No one is routinely monitoring the radiation emitted from cellular towers.  Concerned people like Bob Riedlinger are upset about that fact, but telephone companies, radiation experts and Industry Canada specialists say the technology is safe and spot-checks are unnecessary.  All cellular communication companies need a licence from Industry Canada to operate, based on the telephone companies’ calculations of power emissions.

The problem, according to Mr.

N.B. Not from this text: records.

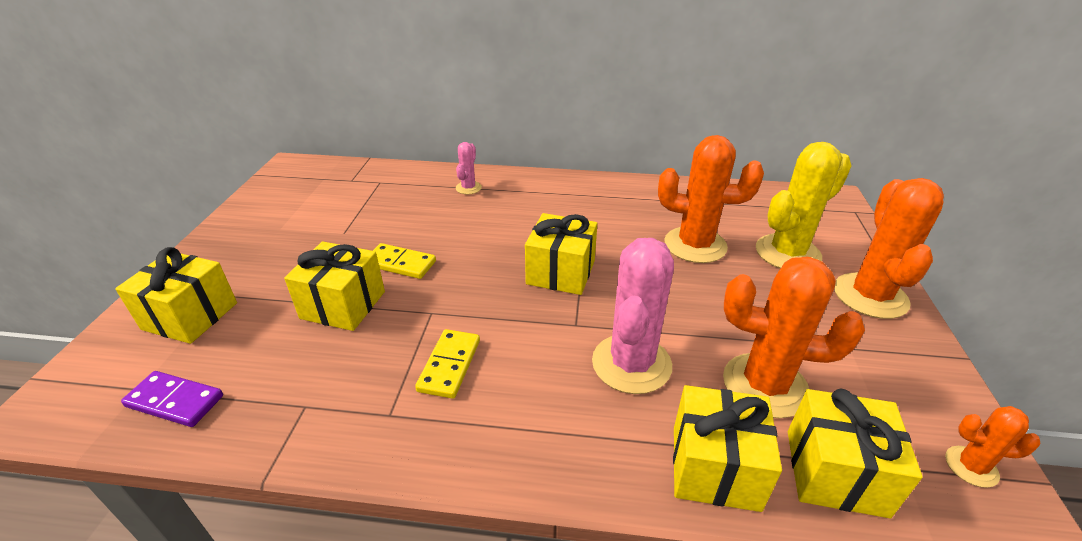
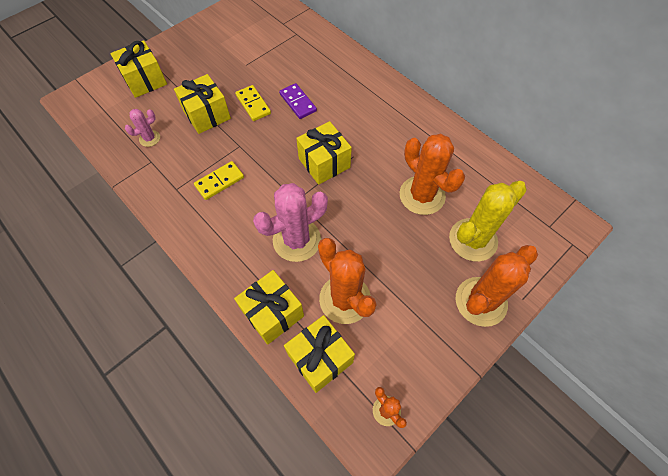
camera: 40 degrees right, 25 degrees up
(175, 401) = (111, 126): purple domino -> purple domino (297, 102)
(468, 188) = (339, 67): pink cactus -> pink cactus (149, 138)
(787, 253) = (473, 240): yellow cactus -> yellow cactus turned 45 degrees counterclockwise

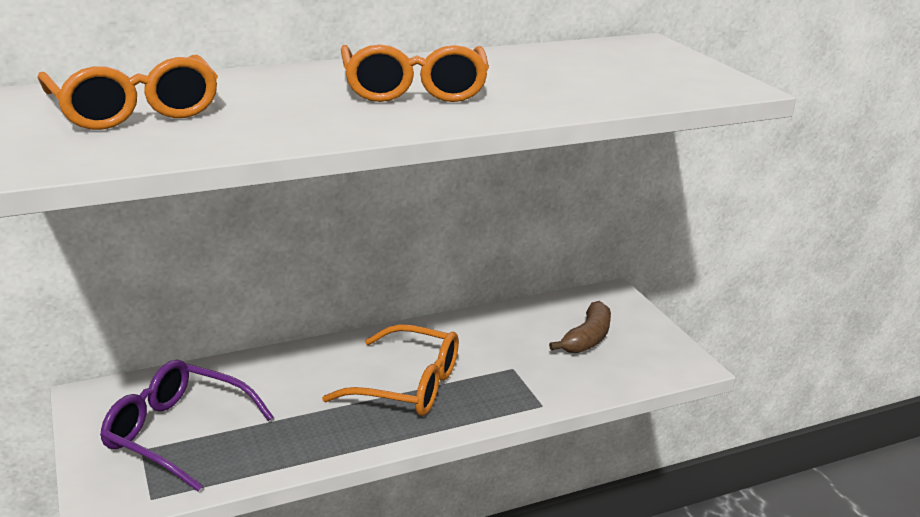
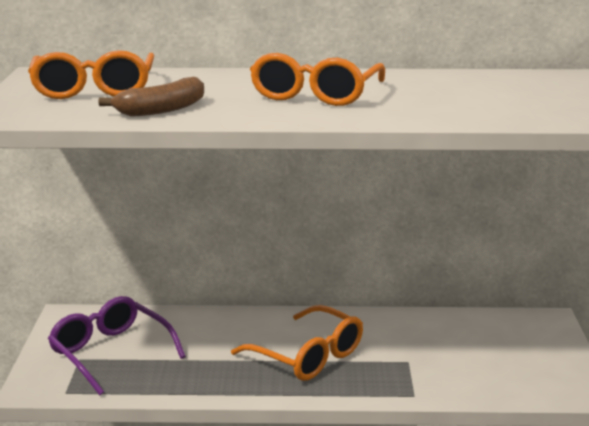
camera: 25 degrees right, 5 degrees down
(587, 338) = (495, 351): brown banana -> brown banana (161, 110)

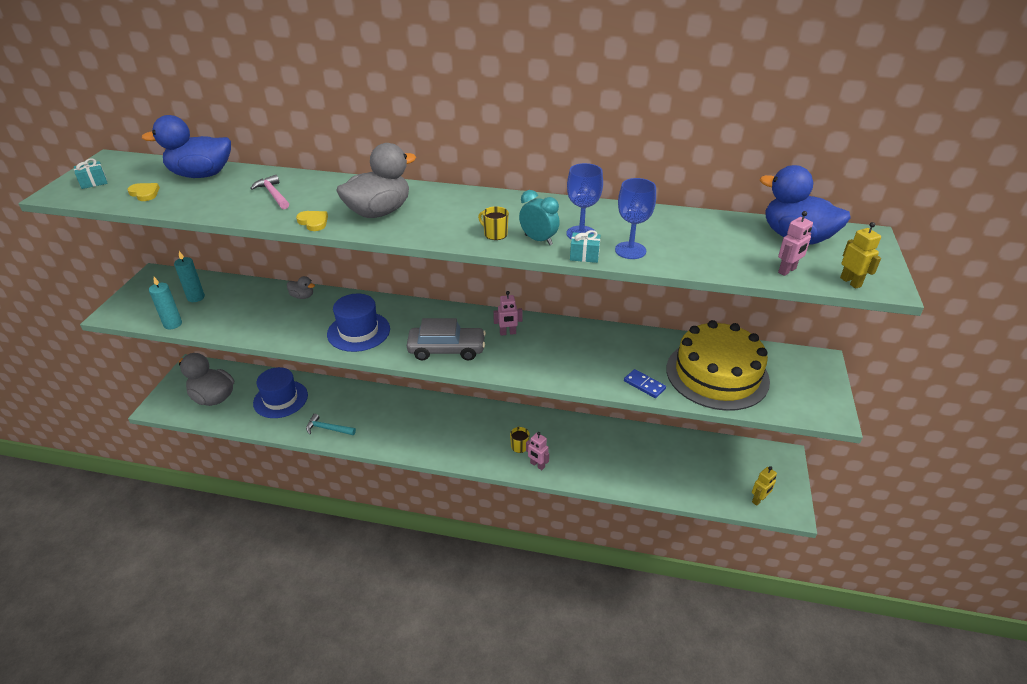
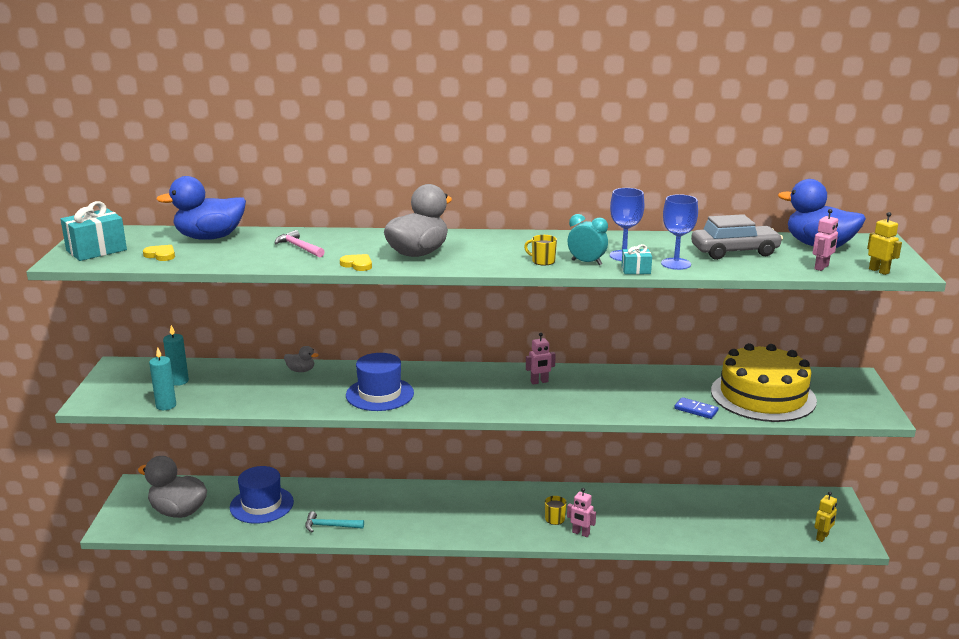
camera: 10 degrees left, 15 degrees down
(94, 182) = (96, 250): turquoise gift -> turquoise gift, size x1.90
(446, 350) = (482, 400): grey car -> grey car (734, 252)

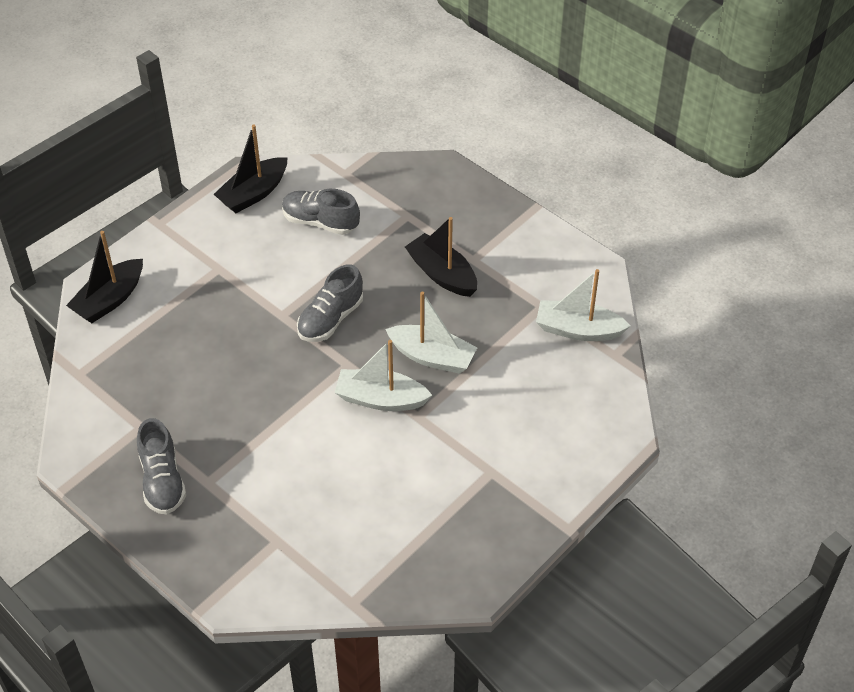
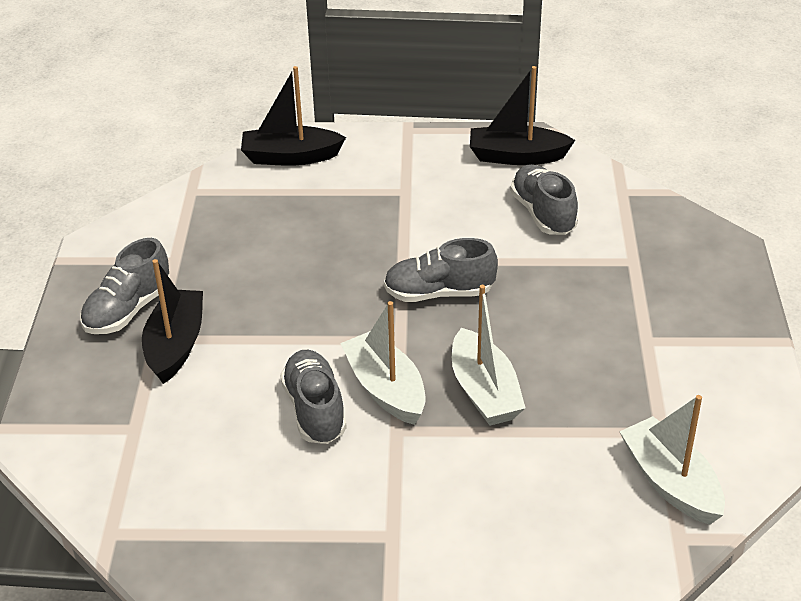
camera: 50 degrees right, 10 degrees down
(360, 443) = (315, 410): none -> grey shoe
(442, 274) = (596, 331): black boat -> black boat (176, 345)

Riedlinger, is that no one is spot-checking the emission s and the companies are in charge of doing their own monitoring.  He thinks that’s wrong.  Industry Canada, however, says doing routine spot-checks are virtually pointless.

The emissions typically radiated from the telephone cellular sites are hundreds to thousands of times lower then the guidelines set in Health Canada’s Safety Code 6, said Wayne Choi, spokesman for Industry Canada.

Since the early 19809’s, people have become increasingly concerned about rapidly changing technology.  To address those worries, the Royal Society of Canada has appointed a panel of medical experts and scientists to review the potential health risks.  A report will be submitted to Health Canada in March 1999.

Cellular telephones operate at radio signals between 860 and 900 Mhz in Canada, near the AM / FM radio bands — often called the microwave portion in the electromagnetic spectrum.  Personal communication service are now in the 2 GHz frequency range and wireless networks operate in the 5 GHz range.

Exposure limits in the frequency range from 10 kHz to 300 GHz are published in Health Canada’s Code Safety 6.

Radiation expert Randy Ross says the frequencies are fairly simple to understand.  A hertz equals one cycle per second; a kilohertz (kHz) equals 1,000 cycles per second; a megahertz (MHz) equals a million cycles per second; and a gigahertz (GHz) equals 1,000 million cycles per second, says Mr. Randy Ross.

A microwave station consists of an array of cellular antennas, radio transmitters and receivers, and electronic switching equipment.  Connections to the outside network are made through a microwave radio link using a dish antenna.